> Your task:
The reply should consist of the line containing "X232000000Y-142000000D03*" and all lines after it in the listing below, reproduced exactly and nothing more.

> Dataset extract:
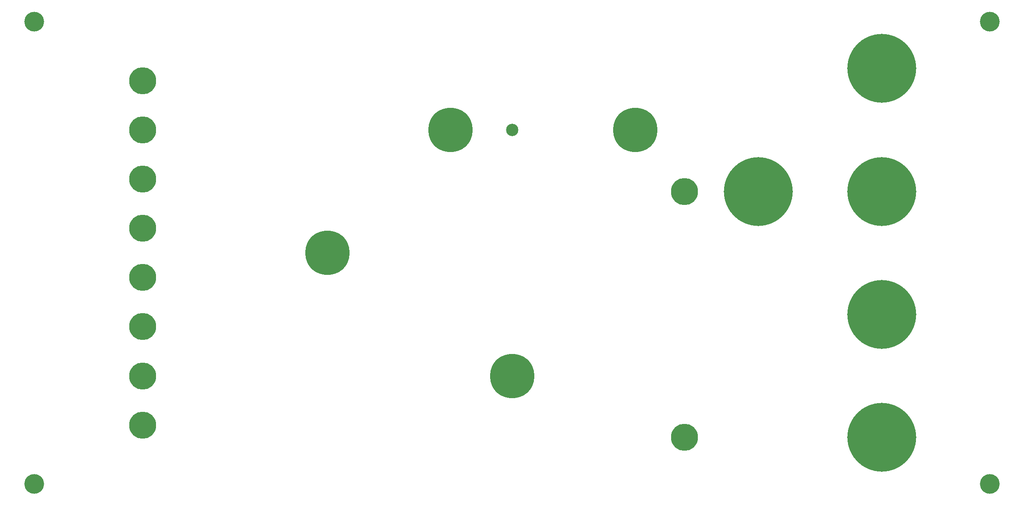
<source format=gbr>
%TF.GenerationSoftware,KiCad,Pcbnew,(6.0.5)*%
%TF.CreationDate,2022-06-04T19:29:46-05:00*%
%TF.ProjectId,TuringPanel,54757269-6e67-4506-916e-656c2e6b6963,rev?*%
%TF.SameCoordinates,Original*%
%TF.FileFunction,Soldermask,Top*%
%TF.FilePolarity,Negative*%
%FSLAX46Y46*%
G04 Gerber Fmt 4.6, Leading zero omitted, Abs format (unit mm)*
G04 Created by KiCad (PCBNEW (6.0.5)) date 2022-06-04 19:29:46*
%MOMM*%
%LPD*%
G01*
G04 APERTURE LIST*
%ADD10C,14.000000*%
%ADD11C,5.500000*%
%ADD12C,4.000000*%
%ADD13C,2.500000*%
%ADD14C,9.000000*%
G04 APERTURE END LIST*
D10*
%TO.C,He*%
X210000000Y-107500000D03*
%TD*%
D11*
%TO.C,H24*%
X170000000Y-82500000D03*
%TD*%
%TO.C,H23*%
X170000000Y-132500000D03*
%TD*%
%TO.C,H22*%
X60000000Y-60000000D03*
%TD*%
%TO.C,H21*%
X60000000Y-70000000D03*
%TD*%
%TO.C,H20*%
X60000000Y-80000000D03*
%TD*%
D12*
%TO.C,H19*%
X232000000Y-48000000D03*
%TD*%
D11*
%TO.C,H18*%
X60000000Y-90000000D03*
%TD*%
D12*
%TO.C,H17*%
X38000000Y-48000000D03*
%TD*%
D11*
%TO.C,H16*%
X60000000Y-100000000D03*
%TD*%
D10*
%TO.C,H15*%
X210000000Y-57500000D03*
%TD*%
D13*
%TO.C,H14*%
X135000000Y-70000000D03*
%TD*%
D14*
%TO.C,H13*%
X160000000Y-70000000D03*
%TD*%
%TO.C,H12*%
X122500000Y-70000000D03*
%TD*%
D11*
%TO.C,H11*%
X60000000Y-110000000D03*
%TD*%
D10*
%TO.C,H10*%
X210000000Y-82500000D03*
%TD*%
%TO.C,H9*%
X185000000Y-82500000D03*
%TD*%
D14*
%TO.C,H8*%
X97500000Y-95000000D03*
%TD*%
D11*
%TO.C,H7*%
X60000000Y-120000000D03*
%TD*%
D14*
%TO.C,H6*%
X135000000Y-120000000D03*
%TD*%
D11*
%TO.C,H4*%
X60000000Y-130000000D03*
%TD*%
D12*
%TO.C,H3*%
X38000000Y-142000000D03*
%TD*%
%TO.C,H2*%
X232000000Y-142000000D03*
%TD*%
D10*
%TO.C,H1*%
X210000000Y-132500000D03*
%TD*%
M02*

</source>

> Response to this task:
X232000000Y-142000000D03*
%TD*%
D10*
%TO.C,H1*%
X210000000Y-132500000D03*
%TD*%
M02*

</source>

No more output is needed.